Although Payne joined a walk-out at high school opposing French nuclear tests in 1996, it wasn't until university that her political conscience really developed.
"The thing that I first got involved in at uni was refugee stuff, [the] Refugee Action Collective. Being at uni and studying politics, it was really there that I guess I started to get really aware of things," she says.
It wasn't until 2006 that Payne joined the Labor party, while working as a researcher at the National Centre for Social and Economic Modelling. Changes announced by the Howard government in 2006 to put sole parents on Newstart galvanised Payne's political action.
"I didn't work on that project, [but] I was looking looking at the numbers and the impacts and that was a big part of that debate," she says.
"I think some NATSEM research came out showing just how bad it would be for the sole parents, which I think eventually influenced the age being moved from six to eight for the youngest child.
"But that for me was a tipping point where I was like, 'I want to go in and join the party and get involved in getting rid of the Howard government in whatever way I can'," Payne says. She has door knocked, letter-boxed and campaigned in every election since 2007.
For Payne, economic modelling is at the centre of policy thinking, and she points to the 2014 Abbott government budget as an example where the numbers didn't stack up.
"I think usually in our current environment, it's so easy to be written off as being one way or the other, just when the modelling shows something that should be obvious," she says.
"I think evidence and distributional analysis is so important in policy making and usually they back up a fairness objective.

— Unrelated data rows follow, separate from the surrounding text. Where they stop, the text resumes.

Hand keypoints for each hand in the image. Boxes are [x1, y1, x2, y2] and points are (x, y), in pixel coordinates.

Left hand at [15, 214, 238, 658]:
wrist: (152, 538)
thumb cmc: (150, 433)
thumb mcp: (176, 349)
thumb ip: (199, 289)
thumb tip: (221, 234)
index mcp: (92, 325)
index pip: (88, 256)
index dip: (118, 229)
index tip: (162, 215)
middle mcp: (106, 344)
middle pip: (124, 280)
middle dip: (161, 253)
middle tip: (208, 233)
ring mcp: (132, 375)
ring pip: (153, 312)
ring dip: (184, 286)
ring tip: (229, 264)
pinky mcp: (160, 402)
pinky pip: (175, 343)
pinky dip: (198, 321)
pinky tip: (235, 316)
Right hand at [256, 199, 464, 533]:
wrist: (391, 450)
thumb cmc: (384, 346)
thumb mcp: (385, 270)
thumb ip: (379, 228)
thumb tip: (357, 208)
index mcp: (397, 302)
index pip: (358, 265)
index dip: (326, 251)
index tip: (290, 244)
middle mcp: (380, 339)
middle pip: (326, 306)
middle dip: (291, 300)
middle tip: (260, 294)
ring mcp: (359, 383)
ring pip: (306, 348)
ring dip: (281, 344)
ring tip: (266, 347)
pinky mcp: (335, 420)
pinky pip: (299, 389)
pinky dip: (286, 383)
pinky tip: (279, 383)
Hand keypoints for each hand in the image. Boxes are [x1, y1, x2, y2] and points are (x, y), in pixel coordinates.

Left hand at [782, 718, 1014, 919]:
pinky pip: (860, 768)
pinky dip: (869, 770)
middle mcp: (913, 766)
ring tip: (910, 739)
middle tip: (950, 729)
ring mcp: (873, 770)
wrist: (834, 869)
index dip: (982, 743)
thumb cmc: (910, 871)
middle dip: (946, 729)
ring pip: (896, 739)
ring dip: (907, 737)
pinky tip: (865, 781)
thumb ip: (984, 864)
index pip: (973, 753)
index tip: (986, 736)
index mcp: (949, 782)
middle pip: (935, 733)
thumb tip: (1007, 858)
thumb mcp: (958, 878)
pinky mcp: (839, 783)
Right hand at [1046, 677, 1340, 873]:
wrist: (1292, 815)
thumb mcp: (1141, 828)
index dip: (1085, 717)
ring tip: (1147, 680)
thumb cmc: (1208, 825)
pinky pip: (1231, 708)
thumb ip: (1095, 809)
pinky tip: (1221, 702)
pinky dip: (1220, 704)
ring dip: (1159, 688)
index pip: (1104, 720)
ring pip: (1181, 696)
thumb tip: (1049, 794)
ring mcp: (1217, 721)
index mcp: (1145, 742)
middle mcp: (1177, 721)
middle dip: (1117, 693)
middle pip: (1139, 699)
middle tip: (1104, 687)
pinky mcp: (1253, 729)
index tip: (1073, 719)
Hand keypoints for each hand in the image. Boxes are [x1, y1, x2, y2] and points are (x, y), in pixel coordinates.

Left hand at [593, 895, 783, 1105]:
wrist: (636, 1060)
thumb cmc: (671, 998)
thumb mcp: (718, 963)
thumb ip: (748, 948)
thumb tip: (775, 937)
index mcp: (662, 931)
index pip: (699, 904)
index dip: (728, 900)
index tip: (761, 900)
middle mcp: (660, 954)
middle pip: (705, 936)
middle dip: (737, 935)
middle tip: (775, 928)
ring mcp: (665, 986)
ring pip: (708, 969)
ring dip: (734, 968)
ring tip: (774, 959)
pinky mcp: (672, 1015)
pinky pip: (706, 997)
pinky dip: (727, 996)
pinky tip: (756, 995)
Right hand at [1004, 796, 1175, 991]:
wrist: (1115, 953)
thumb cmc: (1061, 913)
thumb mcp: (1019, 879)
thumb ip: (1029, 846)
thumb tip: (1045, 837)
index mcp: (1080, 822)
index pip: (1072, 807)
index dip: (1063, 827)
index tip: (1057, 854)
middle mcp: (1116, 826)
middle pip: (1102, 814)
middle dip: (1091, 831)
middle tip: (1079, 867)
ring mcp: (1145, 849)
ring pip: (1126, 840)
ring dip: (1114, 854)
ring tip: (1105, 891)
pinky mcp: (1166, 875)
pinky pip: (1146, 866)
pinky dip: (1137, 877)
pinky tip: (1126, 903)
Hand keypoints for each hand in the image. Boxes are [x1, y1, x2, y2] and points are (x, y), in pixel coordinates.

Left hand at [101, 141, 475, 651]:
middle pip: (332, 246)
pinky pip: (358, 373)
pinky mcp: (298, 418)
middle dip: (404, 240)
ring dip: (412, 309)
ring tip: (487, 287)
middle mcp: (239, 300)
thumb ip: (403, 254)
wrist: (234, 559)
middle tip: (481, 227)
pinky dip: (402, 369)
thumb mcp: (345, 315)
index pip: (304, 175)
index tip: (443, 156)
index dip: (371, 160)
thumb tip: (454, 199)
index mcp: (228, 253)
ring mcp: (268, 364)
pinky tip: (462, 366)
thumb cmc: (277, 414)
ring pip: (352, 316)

Aside from ideology, our economy needs people to have decent incomes to feed back into the economy and it's got an economic argument for it as well."
Payne says her highly active policy mind doesn't really switch off, but she does enjoy bushwalking and kayaking with her husband, Ben, and spending time with their young son, Paul - though he has made the kayaking a bit trickier.
While Payne is disappointed about the election result, she says there's still good work to be done in opposition.
"We're in an interesting situation here where [the Coalition] did win. They did run a small target strategy so a lot of what they might do has not been tested with the electorate. It will be an important role in us standing up for our constituents," she says.
"I think it's about continuing to advocate for the issues that Canberrans raise, a lot of which were national issues too, like climate change. So we've got to keep up the fight on that.
"Where do I see Canberra in three years? I hoped to advocate for those things but it's obviously harder with the Liberal government, and you know Canberra will be a target for cuts."
A through-and-through local, Payne wants to be a strong advocate for the national capital, making sure Australians are proud of their capital city and want to come and visit.
"A lot of my friends at uni - when I was in Sydney doing politics - got these internships to come here for a semester to work with a politician or whatever. And they were all like, 'Oh my god, how are we going to survive?' Many of them came and loved it here and then joined the grad program and wanted to move here.
"I think it's really about getting people to come here to see what a wonderful place we have to offer," she says.